Calculating the moment of inertia of a solid sphere

[Rahulrj]

Homework Statement

To calculate moment of inertia of a solid sphere of uniform density[/B]

Homework Equations

$$ I = \int r^2 dm$$

The attempt at a solution

I consider an elemental disk of small thickness $d\theta$
$dm = \frac{M}{4/3 \pi R^3}*\pi R^2\cos^2\theta* Rd\theta$
Therefore $dI = r^2 dm = R^2\cos^2\theta dm$ r is the distance from the axis to the disc which is same as $R\cos\theta$
Then I do the integration $I = \int_\frac{-\pi}{2}^\frac{\pi}{2} dI$

As I am getting a $\cos^4\theta$ I am not able to get the answer $2/5 MR^2$
Can someone tell me if I have gone wrong anywhere in what I have written above?

 

[andrewkirk]

Your first formula implies that $R\,d\theta$ is the height of the incremental disc. It is not. It is the length of the slanted edge of the disc. What do you have to multiply that length by to give the height?

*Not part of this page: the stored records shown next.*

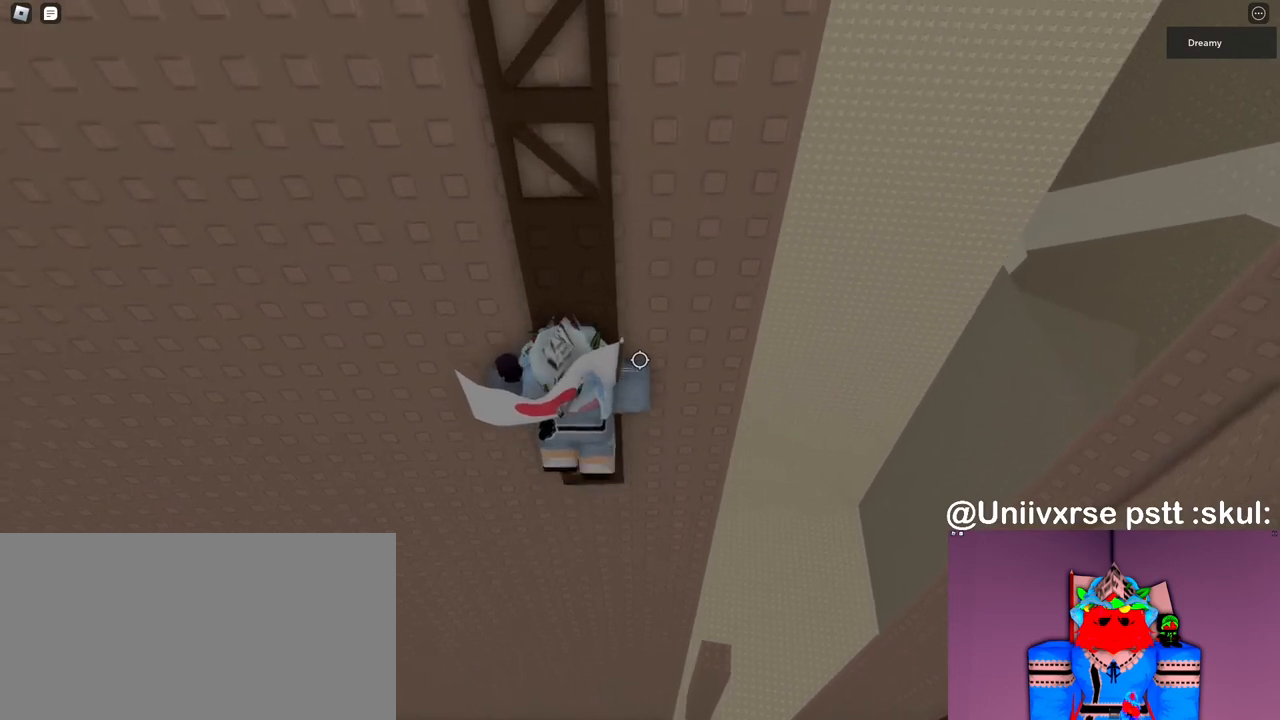
{"keys": [], "mouse": ["right"], "events": [[383, "w", "up"]]}
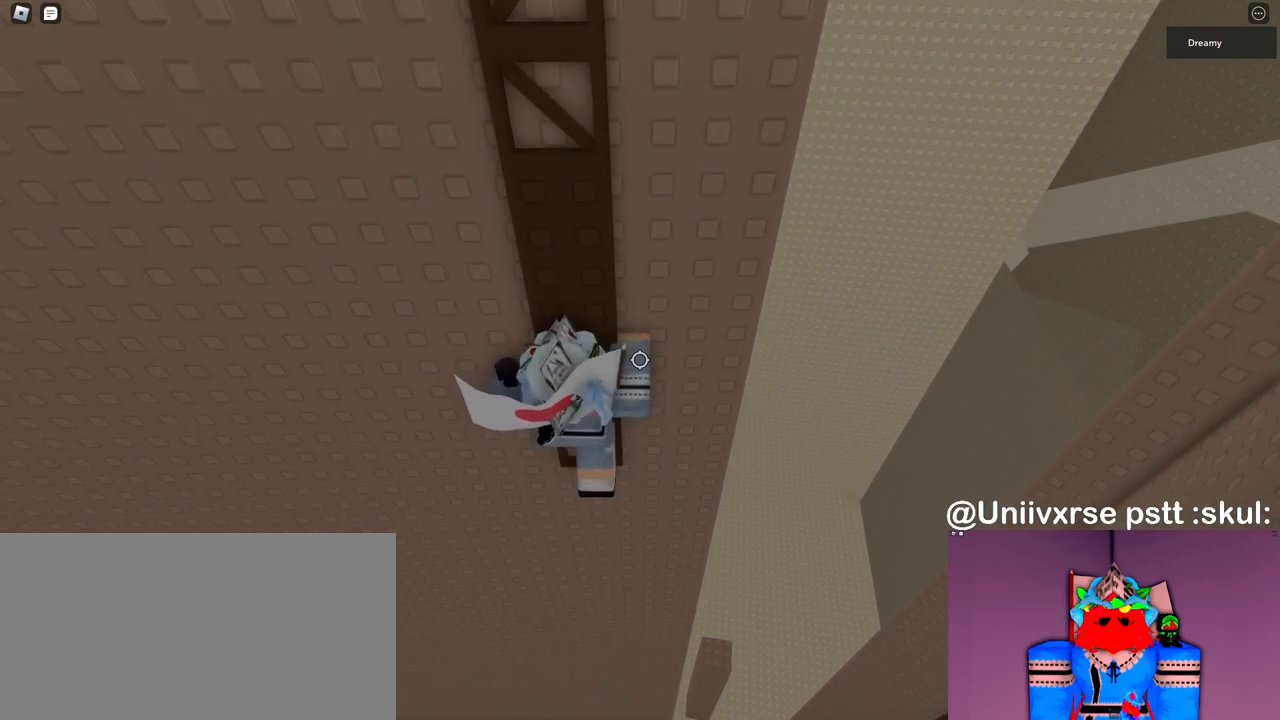
{"keys": ["w"], "mouse": [], "events": [[167, "w", "down"], [283, "space", "down"], [383, "space", "up"], [467, "mouse_right", "up"]]}
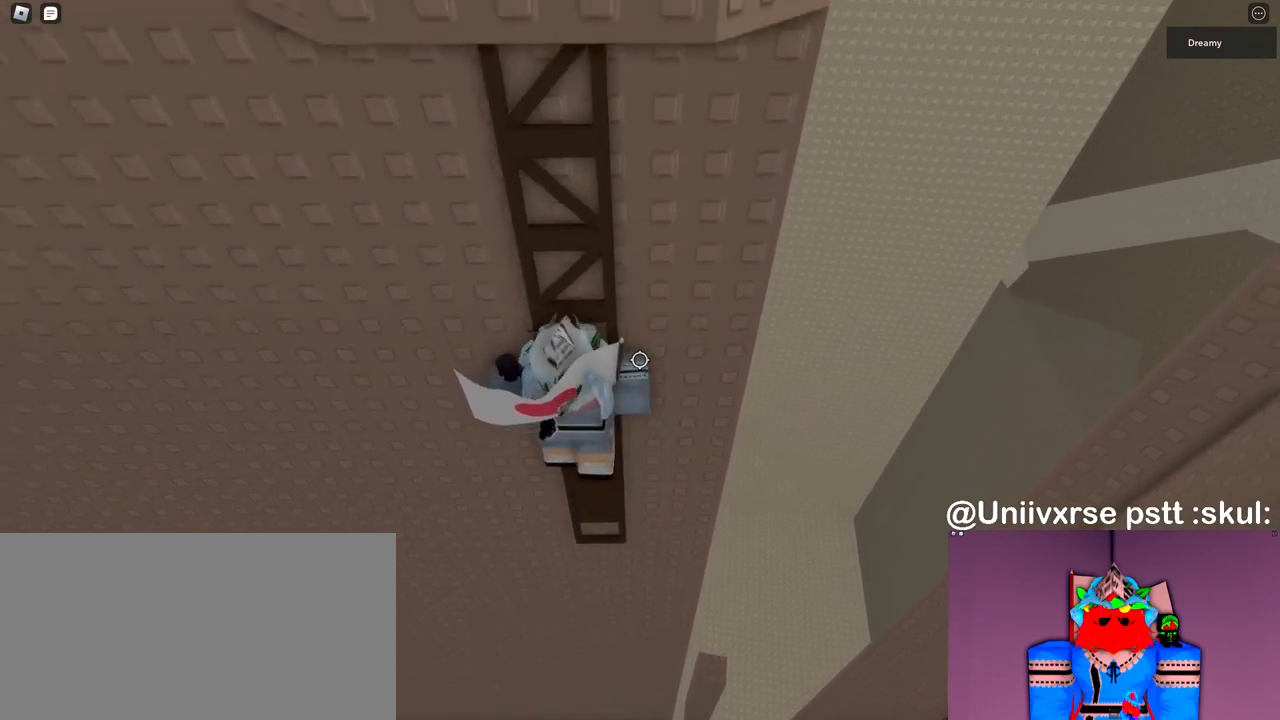
{"keys": [], "mouse": ["right"], "events": [[50, "mouse_right", "down"], [67, "mouse_right", "up"], [150, "w", "up"], [233, "mouse_right", "down"], [267, "mouse_right", "up"], [317, "shift", "down"], [383, "mouse_right", "down"], [383, "shift", "up"]]}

Also, the moment of inertia of the incremental disc is not $r^2\,dm$. Look at this list of moments of inertia to see what it should be.

 

[Rahulrj]

Your first formula implies that $R\,d\theta$ is the height of the incremental disc. It is not. It is the length of the slanted edge of the disc. What do you have to multiply that length by to give the height?

So then instead of $Rd\theta$ it will be $R\cos\theta d\theta$? and yes the MoI of disk is $1/2MR^2$
So now I have to evaluate $\cos^5x$?

 

[andrewkirk]

Yes. You can use multiple angle formulas to do this.
Alternatively, you might prefer to integrate with respect to $z$ instead of $\theta$. That gives an easier integration - but the same result of course.